See below the latest version of my painting-in-progress, "Marsh Madness."
The view of this marsh extends from right below your feet, to distant trees on the horizon.
The challenge is to convey that sense of distance through the use of landscape "planes." I have defined the landscape planes of this painting as the following:
Immediate location right below the bridge I was standing on.
The middle zone where you see color and value but not a whole lot of detail except for the occasional spike of grass.
The far pond, shrubs and "trees" that suggest foliage but are left with much less definition.
In addition to suggesting planes with varying degrees of detail, I have applied color in a way to accent proximity versus distance.
The blues and greens in the foreground are much more vibrant than the same hues in the distance. Applying the complement of a color or blending with a gray or blue pastel pencil can also help reduce a color's intensity in the distance.
As for the details, a sharp hard pastel does the trick for further refinement of the grasses and the interesting reflections in the water. Here I use a dark green pastel to sharpen the blades of marsh grasses.

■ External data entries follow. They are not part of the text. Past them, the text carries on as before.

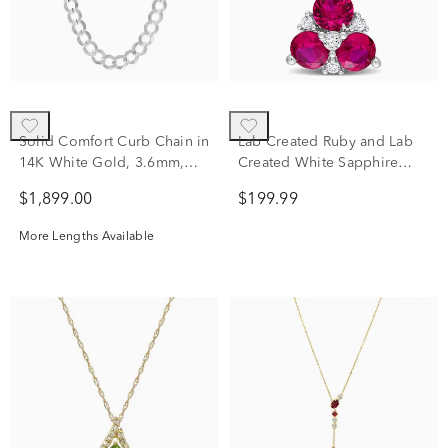
Solid Comfort Curb Chain in
Lab Created Ruby and Lab
14K White Gold, 3.6mm,
Created White Sapphire
18"
Pendant in Sterling Silver
$1,899.00
$199.99
More Lengths Available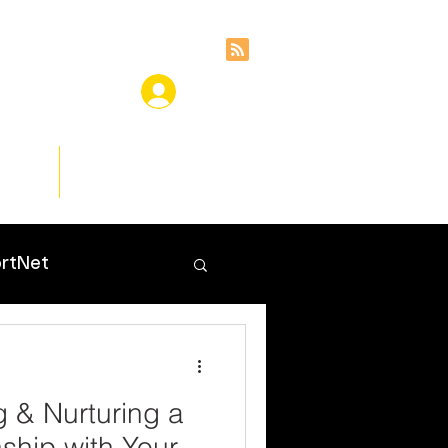
ces
Insights
rtNet
g & Nurturing a
nship with Your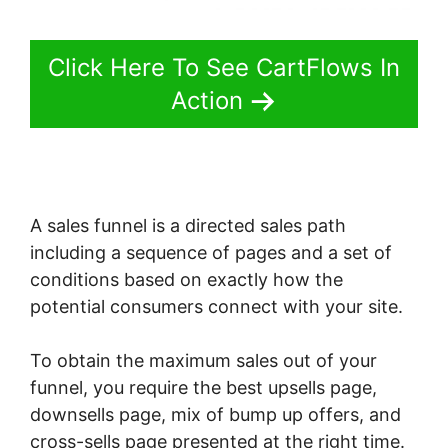
Click Here To See CartFlows In
Action
A sales funnel is a directed sales path
including a sequence of pages and a set of
conditions based on exactly how the
potential consumers connect with your site.
To obtain the maximum sales out of your
funnel, you require the best upsells page,
downsells page, mix of bump up offers, and
cross-sells page presented at the right time.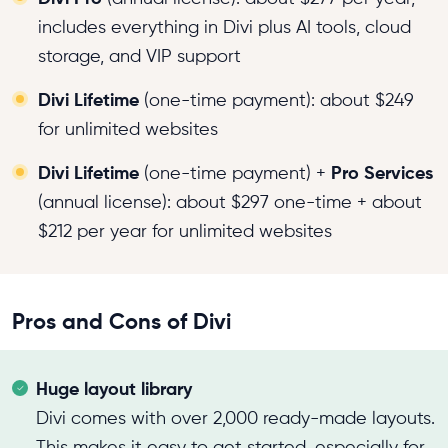
includes everything in Divi plus AI tools, cloud
storage, and VIP support
Divi Lifetime
(one-time payment): about $249
for unlimited websites
Divi Lifetime
Pro Services
(one-time payment) +
(annual license): about $297 one-time + about
$212 per year for unlimited websites
Pros and Cons of Divi
Huge layout library
Divi comes with over 2,000 ready-made layouts.
This makes it easy to get started, especially for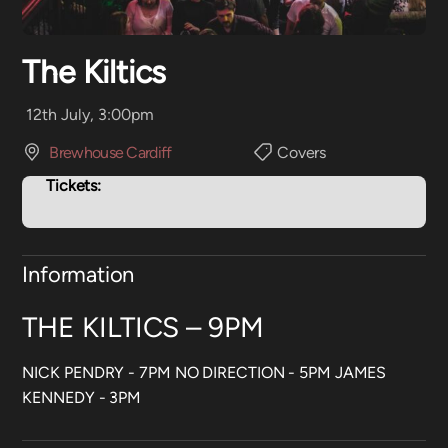
The Kiltics
12th July, 3:00pm
Brewhouse Cardiff
Covers
Tickets:
Information
THE KILTICS – 9PM
NICK PENDRY - 7PM NO DIRECTION - 5PM JAMES
KENNEDY - 3PM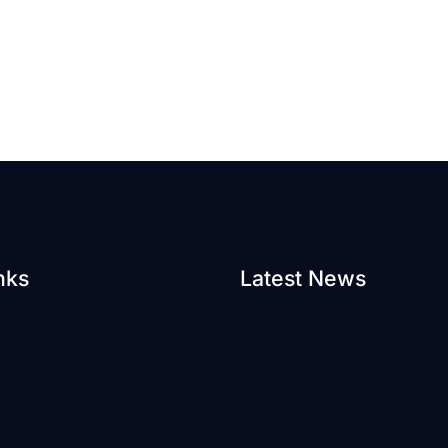
nks
Latest News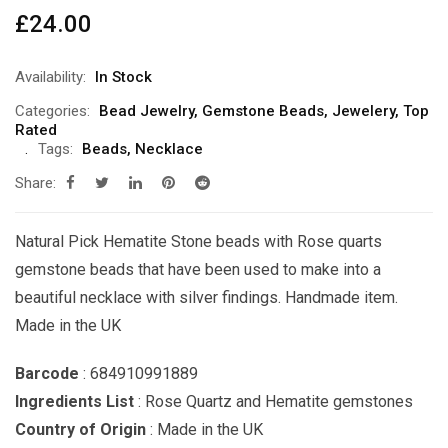
£
24.00
Availability:
In Stock
Categories:
Bead Jewelry
,
Gemstone Beads
,
Jewelery
,
Top
Rated
Tags:
Beads
,
Necklace
Share:
Natural Pick Hematite Stone beads with Rose quarts
gemstone beads that have been used to make into a
beautiful necklace with silver findings. Handmade item.
Made in the UK
Barcode
: 684910991889
Ingredients List
: Rose Quartz and Hematite gemstones
Country of Origin
: Made in the UK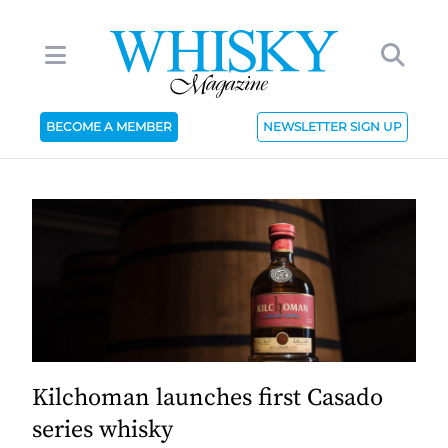
BECOME A MEMBER
NEWSLETTER SIGN UP
Kilchoman launches first Casado
series whisky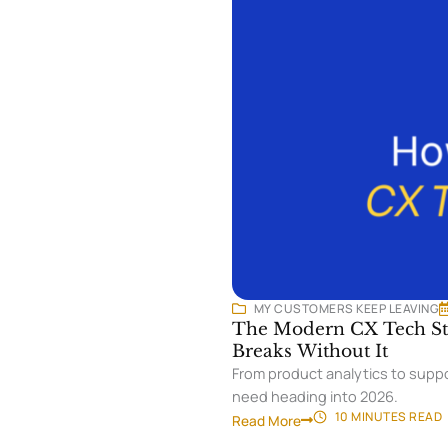
MY CUSTOMERS KEEP LEAVING
The Modern CX Tech Sta
Breaks Without It
From product analytics to suppo
need heading into 2026.
10 MINUTES
READ
Read More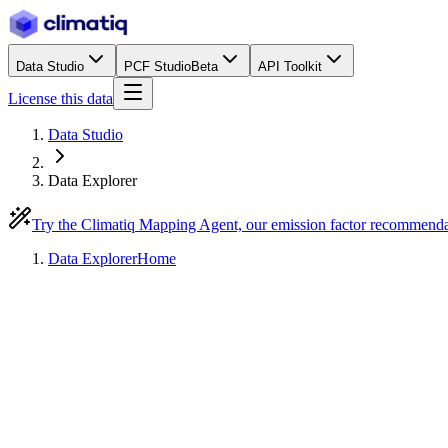
Data Studio
PCF Studio
Beta
API Toolkit
License this data
Data Studio
Data Explorer
Try the Climatiq Mapping Agent, our emission factor recommend
Data Explorer
Home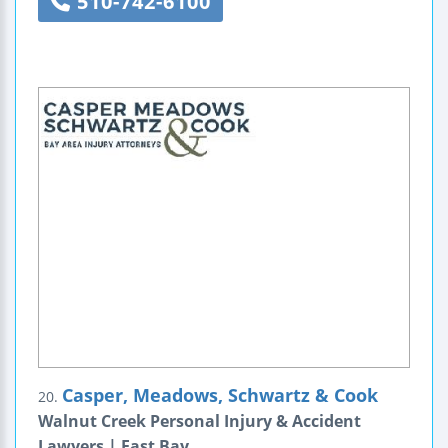
510-742-6100
Casper, Meadows, Schwartz & Cook
20.
Walnut Creek Personal Injury & Accident
Lawyers | East Bay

Don't forget to embrace the vivid colors of pastel! I am a sucker for bold blues and decided to enhance the blueness of this scene with the color you see in Marsh Madness.
Next I will work on the reddish-brown shrubs to the left and right (I will bring this painting to our class "The Landscape in Pastel" at the Michigan Art Center tonight to continue).
I hope to have this painting completed by the time March Madness is over.